Even then, waking up in the mornings for school was something I didn't much like, but you never thought about getting enough sleep at that age. Television was for cartoons, even the weird ones in which the female characters had huge eyes and super-high-pitched voices. I remember the first VCR, and how renting a movie was a big deal. My dad brought home the Star Wars trilogy over the course of three days; that was the first time I ever saw it.
I had a fascination with swords that started when I was three, for no apparent reason. I coveted the silver plastic swords in the checkout aisles in K-mart. The boy next door became my closest playmate, fueling my tomboyish inclinations as we built starships out of lego bricks and dueled with sticks of bamboo. You had to be careful with the stuff; it would occasionally cut you without warning.
Summers were the grandest times; our yard was free of stickers and so lush and green and I remember running from one end of it to the other, sating what would later become a true need for speed. Insects were fascinating things - I learned early on which ones I could play with, and of course destroyed my share of anthills. Toads were an endless delight, and our place always had a population of cats, from whom I learned of the concept of death. I still remember most of their names, and some of their voices.
There was a beautiful ash tree in our backyard that I climbed in my younger years, and from whose branches I suspended all manner of constructs of cardboard and scrap lumber and whatever else I could scavenge. It attracted several species of butterflies that would drink its sap.
I often helped my mom with the gardening, and I can almost remember how the flowerbeds changed and grew or vanished over the years... in the fall all the mums would bloom, and I would come home from school and sit in the browning grass and watch the hoards of butterflies, inhaling the sweet heady scent of the mums.

= Data listing =
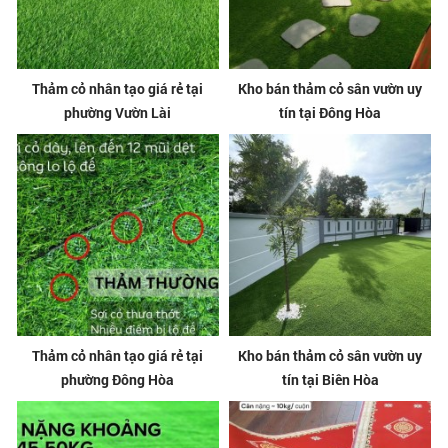
Thảm cỏ nhân tạo giá rẻ tại
Kho bán thảm cỏ sân vườn uy
phường Vườn Lài
tín tại Đông Hòa
Thảm cỏ nhân tạo giá rẻ tại
Kho bán thảm cỏ sân vườn uy
phường Đông Hòa
tín tại Biên Hòa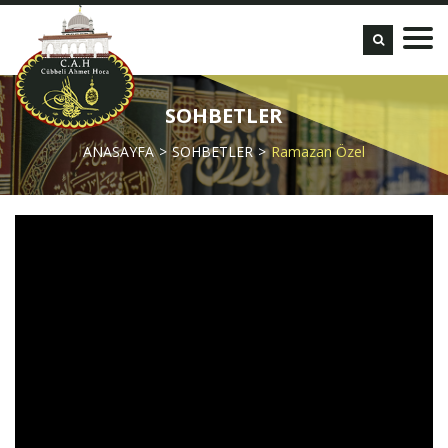
SOHBETLER
ANASAYFA
SOHBETLER
Ramazan Özel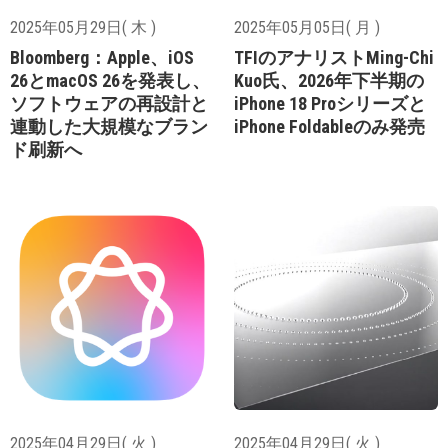
2025年05月29日( 木 )
2025年05月05日( 月 )
Bloomberg：Apple、iOS
TFIのアナリストMing-Chi
26とmacOS 26を発表し、
Kuo氏、2026年下半期の
ソフトウェアの再設計と
iPhone 18 Proシリーズと
連動した大規模なブラン
iPhone Foldableのみ発売
ド刷新へ
2025年04月29日( 火 )
2025年04月29日( 火 )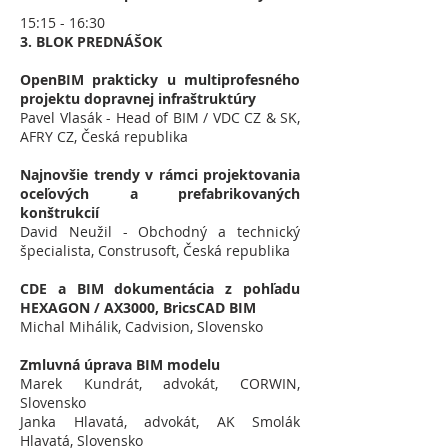
15:15 - 16:30
3. BLOK PREDNÁŠOK
OpenBIM prakticky u multiprofesného
projektu dopravnej infraštruktúry
Pavel Vlasák - Head of BIM / VDC CZ & SK,
AFRY CZ,
Česká republika
Najnovšie trendy v rámci projektovania
oceľových a prefabrikovaných
konštrukcií
David Neužil - Obchodný a technický
špecialista, Construsoft, Česká republika
CDE a BIM dokumentácia z pohľadu
HEXAGON / AX3000, BricsCAD BIM
Michal Mihálik, Cadvision, Slovensko
Zmluvná úprava BIM modelu
Marek Kundrát, advokát, CORWIN,
Slovensko
Janka Hlavatá, advokát, AK Smolák
Hlavatá, Slovensko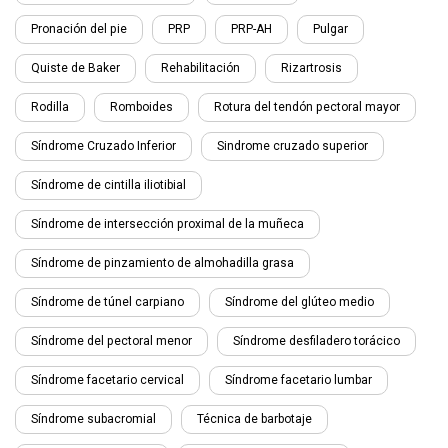
Pronación del pie
PRP
PRP-AH
Pulgar
Quiste de Baker
Rehabilitación
Rizartrosis
Rodilla
Romboides
Rotura del tendón pectoral mayor
Síndrome Cruzado Inferior
Sindrome cruzado superior
Síndrome de cintilla iliotibial
Síndrome de intersección proximal de la muñeca
Síndrome de pinzamiento de almohadilla grasa
Síndrome de túnel carpiano
Síndrome del glúteo medio
Síndrome del pectoral menor
Síndrome desfiladero torácico
Síndrome facetario cervical
Síndrome facetario lumbar
Síndrome subacromial
Técnica de barbotaje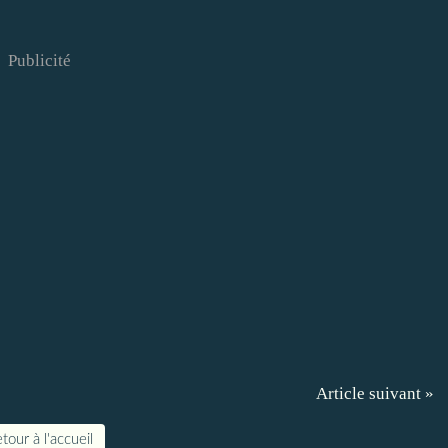
Publicité
Article suivant »
tour à l'accueil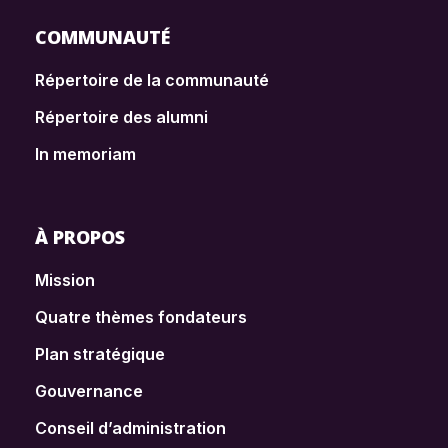
COMMUNAUTÉ
Répertoire de la communauté
Répertoire des alumni
In memoriam
À PROPOS
Mission
Quatre thèmes fondateurs
Plan stratégique
Gouvernance
Conseil d’administration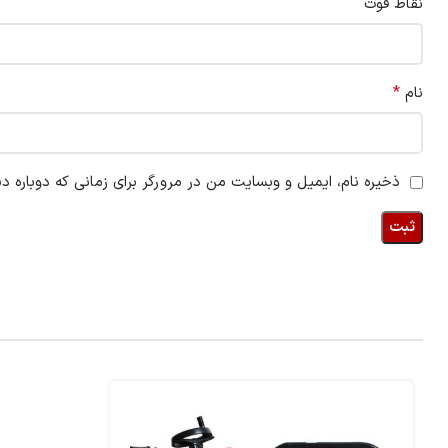
نقاط قوت
*
نام
ذخیره نام، ایمیل و وبسایت من در مرورگر برای زمانی که دوباره د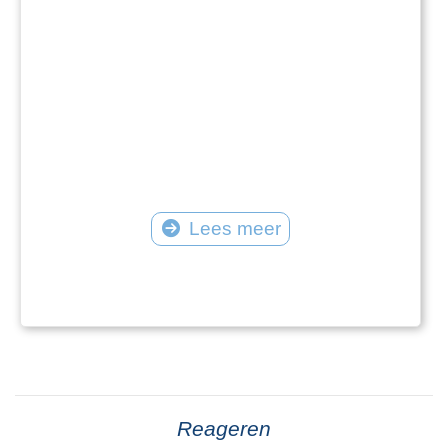
Lees meer
Reageren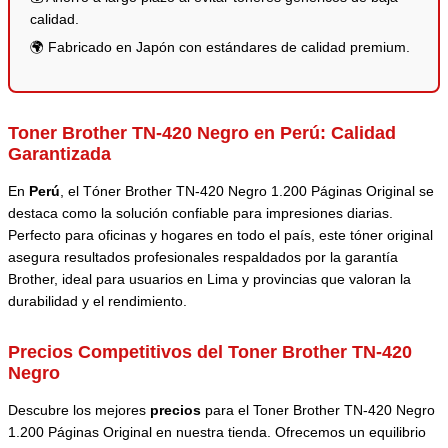
calidad.
🌍 Fabricado en Japón con estándares de calidad premium.
Toner Brother TN-420 Negro en Perú:
Calidad
Garantizada
En
Perú
, el Tóner Brother TN-420 Negro 1.200 Páginas Original se
destaca como la solución confiable para impresiones diarias.
Perfecto para oficinas y hogares en todo el país, este tóner original
asegura resultados profesionales respaldados por la garantía
Brother, ideal para usuarios en Lima y provincias que valoran la
durabilidad y el rendimiento.
Precios Competitivos del Toner Brother TN-420
Negro
Descubre los mejores
precios
para el Toner Brother TN-420 Negro
1.200 Páginas Original en nuestra tienda. Ofrecemos un equilibrio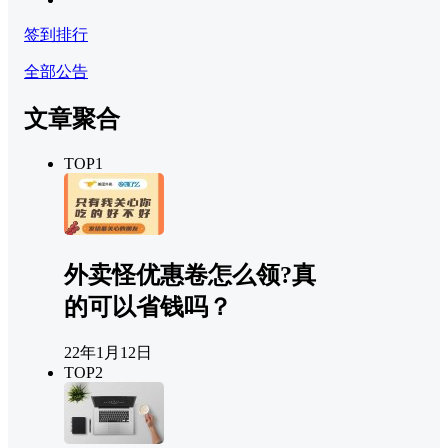
签到排行
全部公告
文章聚合
TOP1
外卖怪优惠卷怎么领?真
的可以省钱吗？
22年1月12日
TOP2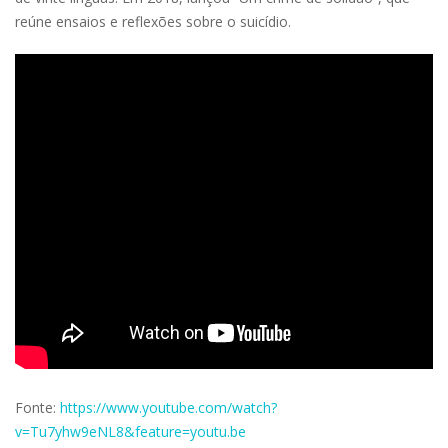
reúne ensaios e reflexões sobre o suicídio.
Fonte:
https://www.youtube.com/watch?
v=Tu7yhw9eNL8&feature=youtu.be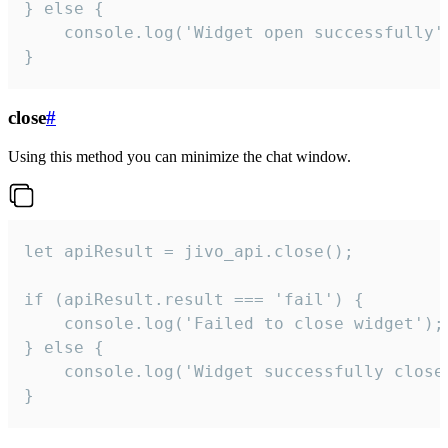
} else {

    console.log('Widget open successfully')
}
close
#
Using this method you can minimize the chat window.
let apiResult = jivo_api.close();

if (apiResult.result === 'fail') {

    console.log('Failed to close widget');

} else {

    console.log('Widget successfully close'
}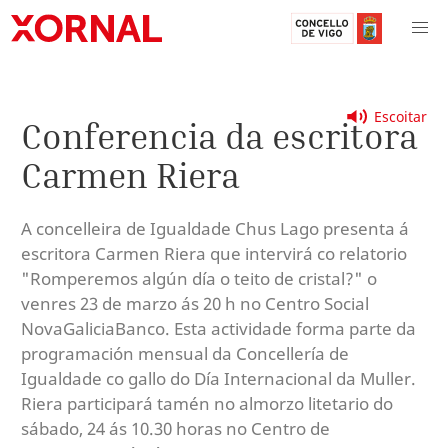
Escoitar
Conferencia da escritora
Carmen Riera
A concelleira de Igualdade Chus Lago presenta á
escritora Carmen Riera que intervirá co relatorio
"Romperemos algún día o teito de cristal?" o
venres 23 de marzo ás 20 h no Centro Social
NovaGaliciaBanco. Esta actividade forma parte da
programación mensual da Concellería de
Igualdade co gallo do Día Internacional da Muller.
Riera participará tamén no almorzo litetario do
sábado, 24 ás 10.30 horas no Centro de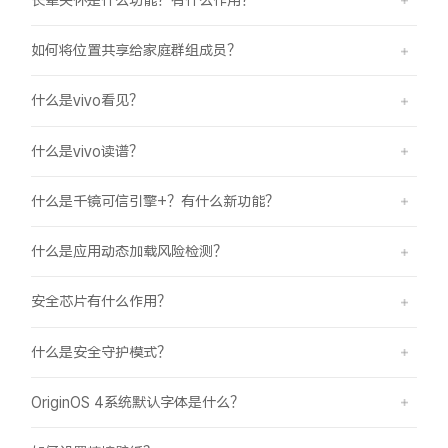
如何将位置共享给家庭群组成员？
什么是vivo看见？
什么是vivo读谱？
什么是千镜可信引擎+？有什么新功能？
什么是应用动态加载风险检测？
安全芯片有什么作用？
什么是安全守护模式？
OriginOS 4系统默认字体是什么？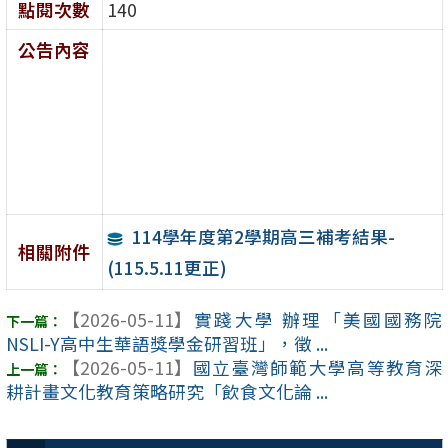
點閱次數
140
公告內容
114學年度第2學期高三補考結果-
相關附件
(115.5.11更正)
【2026-05-11】
實踐大學 辦理「美國國務院
NSLI-Y高中生華語獎學金研習班」，徵 ...
【2026-05-11】
國立臺灣師範大學高等教育深
耕計畫文化教育策略研究「飲食文化論 ...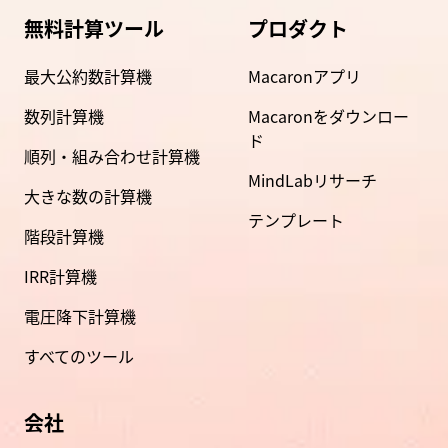
無料計算ツール
プロダクト
最大公約数計算機
Macaronアプリ
数列計算機
Macaronをダウンロー
ド
順列・組み合わせ計算機
MindLabリサーチ
大きな数の計算機
テンプレート
階段計算機
IRR計算機
電圧降下計算機
すべてのツール
会社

= Task set =
- a) Rewrite the passage of the childhood recollections starting at "There was a" and ending at "of the mums.", changing "ash tree" to "oak tree".
- b) In the childhood recollections, what did the writer's dad bring home over the course of three days?

= Answers to the problems =
- a)
There was a beautiful oak tree in our backyard that I climbed in my younger years, and from whose branches I suspended all manner of constructs of cardboard and scrap lumber and whatever else I could scavenge. It attracted several species of butterflies that would drink its sap.
I often helped my mom with the gardening, and I can almost remember how the flowerbeds changed and grew or vanished over the years... in the fall all the mums would bloom, and I would come home from school and sit in the browning grass and watch the hoards of butterflies, inhaling the sweet heady scent of the mums.

- b) The Star Wars trilogy.